THE TASK: Which lines run from the start of the data below to the line containing "created with your theme."? Set them down exactly, with none added.
(Beginning of EXTRACTED INFORMATION)
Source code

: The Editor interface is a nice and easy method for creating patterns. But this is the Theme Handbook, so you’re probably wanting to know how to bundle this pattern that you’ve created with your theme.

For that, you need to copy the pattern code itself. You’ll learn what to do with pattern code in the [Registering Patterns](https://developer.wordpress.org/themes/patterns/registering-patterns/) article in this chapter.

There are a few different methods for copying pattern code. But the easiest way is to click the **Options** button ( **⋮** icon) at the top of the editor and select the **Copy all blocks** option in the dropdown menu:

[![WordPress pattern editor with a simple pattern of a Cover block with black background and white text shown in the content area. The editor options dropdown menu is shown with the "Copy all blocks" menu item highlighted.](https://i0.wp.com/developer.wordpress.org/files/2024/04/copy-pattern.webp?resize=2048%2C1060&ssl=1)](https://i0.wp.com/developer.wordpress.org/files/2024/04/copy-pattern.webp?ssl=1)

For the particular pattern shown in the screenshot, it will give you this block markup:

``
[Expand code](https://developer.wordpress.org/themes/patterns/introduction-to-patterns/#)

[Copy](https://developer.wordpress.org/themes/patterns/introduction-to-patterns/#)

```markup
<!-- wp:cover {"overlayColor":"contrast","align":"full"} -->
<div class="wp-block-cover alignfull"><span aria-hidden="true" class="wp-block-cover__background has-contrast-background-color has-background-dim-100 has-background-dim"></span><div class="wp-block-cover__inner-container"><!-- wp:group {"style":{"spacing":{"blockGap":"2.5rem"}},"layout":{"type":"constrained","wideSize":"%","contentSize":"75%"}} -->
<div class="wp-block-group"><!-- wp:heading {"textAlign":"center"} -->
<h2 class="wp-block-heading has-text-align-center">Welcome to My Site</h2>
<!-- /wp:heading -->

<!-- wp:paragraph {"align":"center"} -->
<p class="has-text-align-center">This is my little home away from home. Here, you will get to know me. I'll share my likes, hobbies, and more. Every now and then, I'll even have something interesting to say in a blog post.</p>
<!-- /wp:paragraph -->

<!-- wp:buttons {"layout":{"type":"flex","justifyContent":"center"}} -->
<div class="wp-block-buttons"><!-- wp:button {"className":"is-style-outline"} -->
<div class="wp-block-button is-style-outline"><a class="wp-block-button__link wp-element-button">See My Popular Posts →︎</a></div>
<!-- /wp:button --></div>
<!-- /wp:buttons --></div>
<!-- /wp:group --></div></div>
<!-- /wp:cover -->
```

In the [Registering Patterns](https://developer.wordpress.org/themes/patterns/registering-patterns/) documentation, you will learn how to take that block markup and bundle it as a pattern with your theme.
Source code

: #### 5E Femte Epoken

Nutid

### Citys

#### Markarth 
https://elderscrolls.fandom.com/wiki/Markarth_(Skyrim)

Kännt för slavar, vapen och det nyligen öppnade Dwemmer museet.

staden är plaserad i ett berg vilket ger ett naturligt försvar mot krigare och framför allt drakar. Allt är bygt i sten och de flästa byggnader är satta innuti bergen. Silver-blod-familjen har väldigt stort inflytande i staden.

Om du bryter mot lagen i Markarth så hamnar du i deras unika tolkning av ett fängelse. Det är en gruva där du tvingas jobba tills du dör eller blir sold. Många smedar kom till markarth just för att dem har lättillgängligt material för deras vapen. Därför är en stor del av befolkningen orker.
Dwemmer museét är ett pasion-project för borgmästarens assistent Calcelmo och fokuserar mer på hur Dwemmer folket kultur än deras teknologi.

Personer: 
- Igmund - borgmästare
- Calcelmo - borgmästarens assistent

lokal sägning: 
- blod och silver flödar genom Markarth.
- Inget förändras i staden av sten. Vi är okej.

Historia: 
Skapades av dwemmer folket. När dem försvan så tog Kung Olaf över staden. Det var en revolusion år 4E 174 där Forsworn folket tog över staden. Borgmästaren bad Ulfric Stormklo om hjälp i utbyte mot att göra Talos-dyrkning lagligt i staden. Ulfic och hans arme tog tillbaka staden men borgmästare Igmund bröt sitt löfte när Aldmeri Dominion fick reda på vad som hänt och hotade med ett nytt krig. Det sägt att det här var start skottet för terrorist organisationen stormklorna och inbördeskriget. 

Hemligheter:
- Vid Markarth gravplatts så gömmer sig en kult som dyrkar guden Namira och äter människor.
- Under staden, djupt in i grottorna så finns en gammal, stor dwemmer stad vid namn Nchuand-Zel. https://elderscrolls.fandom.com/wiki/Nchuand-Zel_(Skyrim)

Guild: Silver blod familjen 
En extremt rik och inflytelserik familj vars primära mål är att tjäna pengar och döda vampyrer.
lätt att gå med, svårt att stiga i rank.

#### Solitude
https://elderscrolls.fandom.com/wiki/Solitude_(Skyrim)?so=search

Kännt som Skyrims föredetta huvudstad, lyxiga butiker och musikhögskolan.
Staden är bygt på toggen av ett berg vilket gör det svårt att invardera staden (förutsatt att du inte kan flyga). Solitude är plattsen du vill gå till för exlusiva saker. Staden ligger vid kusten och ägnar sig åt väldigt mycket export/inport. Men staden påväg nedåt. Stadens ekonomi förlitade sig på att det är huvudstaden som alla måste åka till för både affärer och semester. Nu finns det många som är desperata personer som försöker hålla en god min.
(End of EXTRACTED INFORMATION)
YOUR RESPONSE:
Source code

: The Editor interface is a nice and easy method for creating patterns. But this is the Theme Handbook, so you’re probably wanting to know how to bundle this pattern that you’ve created with your theme.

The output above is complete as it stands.